The very power of the Sanhedrin and of Jewish sages, who are the essence of the Oral Torah as the Rambam states, lies in the fact that they are the personification of Torah; the Torah is theirs. It is their very essence.

They were empowered to innovate and to determine the Torah law. All of their amendments and decrees have Divine authorization. Of them, was it said, "Both these and those are the words of the living G-d." This is the light of Torah which illuminates the entire world, whose inception and foundation lie in the Divine utterance of "`Let there be light' — and there was light." This was the light of Creation which was later cached away and stored within the Torah.

It was this light which the Greeks sought to extinguish, even though they, more than any other nation, were intellectuals, lovers of the arts and sciences. But their knowledge is wholly external and cerebral, not integrated into their being, and not affecting them in any personal way. We see that their physical behavior was purely indulgent, self- serving, epicurean, steeped in the pleasures of this world.

Indeed, it was precisely because they were "enlightened" and had wisdom that they were jealous of the Jews and their scholars. They were able to realize that the Jews were the true products of what they fervently believed in, homo sapiens par excellence, through and through. They could perceive that the Jews were baalei Torah, and possessed of an inner wisdom that penetrated to their essence, that is the true light. This light irritated them, and therefore their aim was to abolish Torah, principally the Oral Torah, and thereby, reduce the world back to darkness so that they need not be ashamed of their moral decrepitude.

This was the purpose of their pronouncement, "Inscribe for yourselves upon the horn of the ox that you have no portion in the G-d of Israel." They cannot be said to have denied a Creator; they even read the Written Torah which lay ensconced in its Ark. But we don't want you to have a part of the G-d of Israel. They did not want the Jews to be intrinsically part of the Torah and of Hashem Himself, as it were, and vice verse, that the Torah should be part of them. For it is known that the Torah Sages adhere to Hashem, they cleave unto Him and are, as it were, a part of Him. He is their portion and they are His portion and the Torah leaders have a tremendous impact upon the entire nation to likewise cleave unto Hashem.

The Maharal further explains why they chose the symbol of the ox — to recall the cheit ho'egel. It can be added here that the underlying reason for that sin was, also, not a negation of Hashem, but only of Moshe. "For the man, Moshe — we know not what has become of him." The Jews erred in denying Moshe who was the ish Elokim, closely bound to Hashem and he was a very part of the Torah to the degree that it is called Toras Moshe, or that the Shechinah verily spoke through Moshe, as Hashem's mouthpiece, as it were.

They sought to exchange Moshe Rabbenu for an intermediary of their own choice, and they made the eigel. This is complete severance, a nullification of the adherence to Hashem. The nation selects its leaders and representatives for itself. The Greeks said: "Inscribe upon the horn of the ox," the golden heifer, "that you have no portion . . . " Sever Hashem from His Torah, which is a very part and parcel of Him and of the Jewish people.

The Chashmonaim, the kohanim which Hashem also chose to be His portion and heritage, were likewise invested with the power of the Torah and its heritage for all time. As it is written, "They instruct Your judgments to Yaakov and Your Torah to Israel." These very kohanim went forth to fight the battle of Hashem. They laid down their very lives to uphold the continuance of mitzvah-observance and the authority of Torah in the midst of the people in its pure form, all intact. They succeeded in reinstating the light of the Torah which emanates from the original Divine dictum of "Let there be light." This light succeeded in repulsing the darkness of the Greeks and was victorious over them in restoring the crown to its rightful place.

- PROBLEM:
Extend the essay on the Greeks and the Oral Torah, starting right after its final sentence. The listing plays no part in this work.

- DATA EXTRACT:

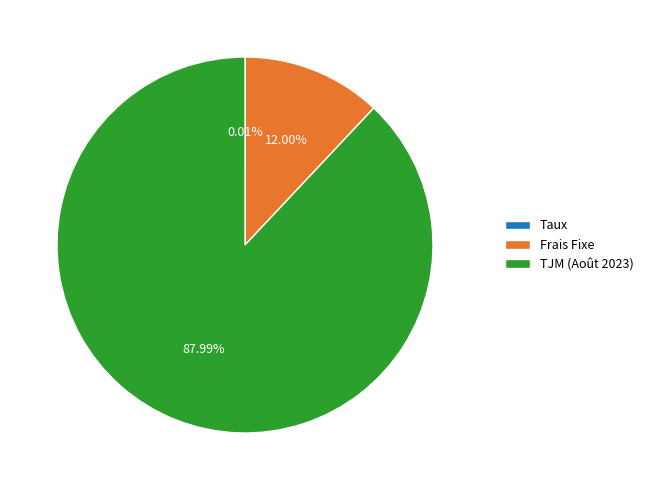

Is there any slice that represents more than half of the pie?

Yes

- TASK OUTPUT:
We are too limited and puny to fathom the hidden facets, the inner workings of the Torah, but Chazal already said that the Menorah and procedure of lighting it in the Beis Hamikdosh incorporated the secret of the segulah power of the Torah's light. The Menorah has the power to attract the bountiful light which is emitted from Above and draw it to the world below; this is the very light which is secreted within the Torah.

The Rashbam writes in Parshas Emor a reason why the portion about the Menorah was repeated there. It is to add the aspect that it be "opposite the Table." The light of the Menorah is designed to illuminate the Shulchan. This principle should reflect itself in the Jew's daily life — that the light of the Torah shed its light and influence upon a person's table and upon all of his everyday activities.

Therefore, during the war which the Greeks waged against the light of the Torah, there was a necessity to bolster and reinforce the power of Torah to be able to illuminate the darkness. This is why the miracle of the oil which took place in the Beis Hamikdosh occurred in purity and holiness, with uncontaminated oil that still bore the seal of the Kohen Godol. This served to strengthen the influence of the light of the Torah in its purity throughout the world.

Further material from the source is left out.